For HR5 expands the ’64 Act’s definition of “public accommodation” to include any “place of or establishment that provides exhibition, entertainment, recreation, exercise, amusement, public gathering, or public display”; and “any establishment that provides a good, service, or program, including a . . . food bank, service or care center, [or] shelter.” This language means that parishes, parochial schools, and other religiously affiliated institutions could be sued under the bill. In fact, it is difficult to conceive of any place or program outside a private residence that is not included in this definition.
For example, any Catholic Youth Organization sporting event is a place of recreation and exercise. Every Christmas nativity scene is a public display. Every pregnancy counseling center is a service or program. Every diocesan-sponsored woman’s shelter and food bank is, well, a shelter and foodbank. If a church, mosque, synagogue—or any affiliated school, recreation center, or food pantry—provides any of these programs or services, it will be compelled to allow biological men, for example, to use the women’s restroom. Sports teams would be compelled to allow boys to use the girls’ locker room. Shelters for abused and battered women would be forced to admit males. And of course, girls would be forced to compete against boys in sporting events. The bill expressly denies any religion-based objection.
The bill’s sponsors, recognizing that it is an infringement on the free exercise of religion, explicitly deny application of the most important statutory security of the free exercise of religion, the Religious Freedom Restoration Act (“RFRA”). The bill specifically provides that RFRA “shall not provide a claim concerning, or a defense to a claim under” HR5. This means two things.
First, if an individual or institution wants to sue a governmental entity to prevent it from enforcing the bill, it may not use RFRA as the authority for its lawsuit. To bring a legal action against any person, one must have statutory or common-law authority under which one prosecutes her claims. As it stands, RFRA provides just such authority. It has been used widely and successfully across the country to protect churches, schools, and other institutions from otherwise generally applicable laws that would force them to violate their religious practice or conscience. Under HR5, this powerful shield against government intrusion on religious liberty would be removed.
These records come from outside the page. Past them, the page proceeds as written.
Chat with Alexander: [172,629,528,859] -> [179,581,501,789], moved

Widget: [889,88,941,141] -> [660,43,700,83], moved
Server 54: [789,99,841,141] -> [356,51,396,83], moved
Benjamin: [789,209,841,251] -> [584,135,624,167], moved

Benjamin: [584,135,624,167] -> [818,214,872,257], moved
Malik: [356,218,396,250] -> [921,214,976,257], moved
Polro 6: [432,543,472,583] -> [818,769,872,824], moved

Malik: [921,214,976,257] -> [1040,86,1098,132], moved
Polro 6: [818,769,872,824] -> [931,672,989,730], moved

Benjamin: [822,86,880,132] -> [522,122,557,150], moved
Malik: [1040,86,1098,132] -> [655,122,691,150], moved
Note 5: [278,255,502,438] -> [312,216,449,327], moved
Second, if a church, school, or any other place of “public accommodation” is itself sued by an individual or the federal government for violating HR5, it may not use RFRA as a defense against the lawsuit. The very purpose of RFRA is to protect the free exercise of religion from generally applicable laws that unduly burden religious freedom. Without invalidating the law, RFRA is used to fight for exemptions from it. The Equality Act will remove that defense, leaving churches, mosques, synagogues, and virtually any other institution without defense against its imposition of secular ideology.
The Equality Act is the uncompromising legislative imposition of a destructive social ideology. And it is an assault on the free exercise of religion. That is its purpose, and if it becomes law, that will be its effect.
Kenneth Craycraft is a licensed attorney and the James J. Gardner Family Chair of Moral Theology at Mount St. Mary’s Seminary and School of Theology.